Chodzi o mur otaczający tor wyścigów konnych. W dużej mierze jest pokryty farbą o odcieniu niebiesko-szaro-zielonkawym.
Na Puławską pojechał reporter tvnwarszawa.pl. Jak wynika z jego relacji spod pomalowanych sporych części muru na dole wyłaniają się fragmenty graffiti, które było tu wcześniej. A na niektórych segmentach nadal znajdują się malowidła.
- Wygląda na to, że prace nie są skończone, choć większa część muru jest pokryta farbą – relacjonuje Artur Wegrzynowicz, reporter tvnwarszawa.pl.
O sprawę zapytaliśmy rzecznika służewieckiego toru. Poinformował nas, że ją sprawdzi.
Znikająca sztuka ulicy
Ściana jest charakterystycznym elementem Ursynowa.
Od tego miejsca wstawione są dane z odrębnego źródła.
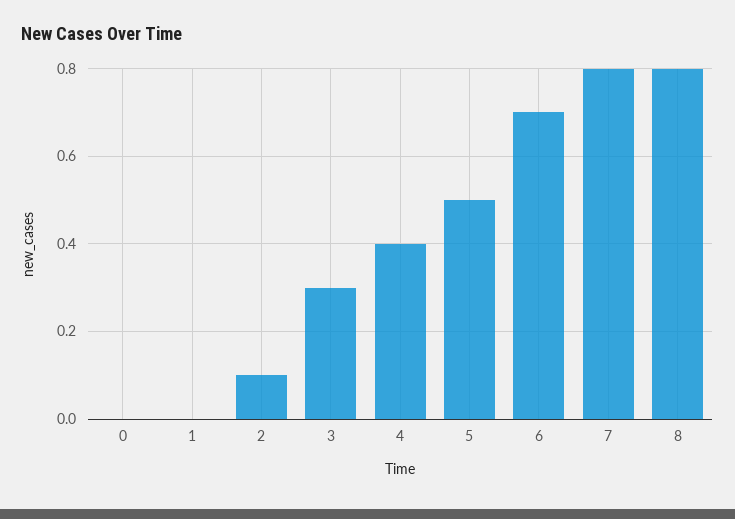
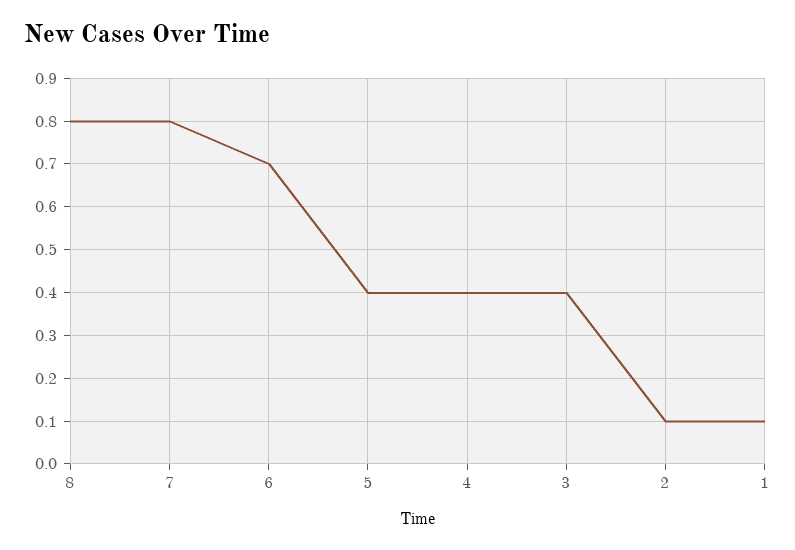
0: 0 -> none
1: 0 -> 0.1
3: 0.3 -> 0.4
5: 0.5 -> 0.4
To jedno z miejsc, gdzie graficiarze mogli legalnie tworzyć swoje dzieła. Przy okazji remontu, o którym pisaliśmy w ubiegłym roku malunki zniknęły, pozostała szara ściana. Tor służewiecki tłumaczył wówczas, że zamalowanie dzieł było konieczne ze względu na potrzebę załatania muru i jego wzmocnienia. Obiecywał, że po remoncie na ścianie znów będzie można malować. W listopadzie 2016 roku pisaliśmy o finiszu prac. Grafficiarze faktycznie wrócili w to miejsce.
Znikające malunki to jednak nic nowego na Służewcu. W 2011 roku wokół muru pojawił się spór. Jedna z marek odzieżowych chciała zrobić na nim wielką reklamę i zaczęła zamalowywać dzieła street artowców. Głośne protesty i krytyka pomysłu sprawiły, że wycofano się z pomysłu, a grafficiarze zamalowali czarną ścianę przygotowaną do naniesienia reklamy.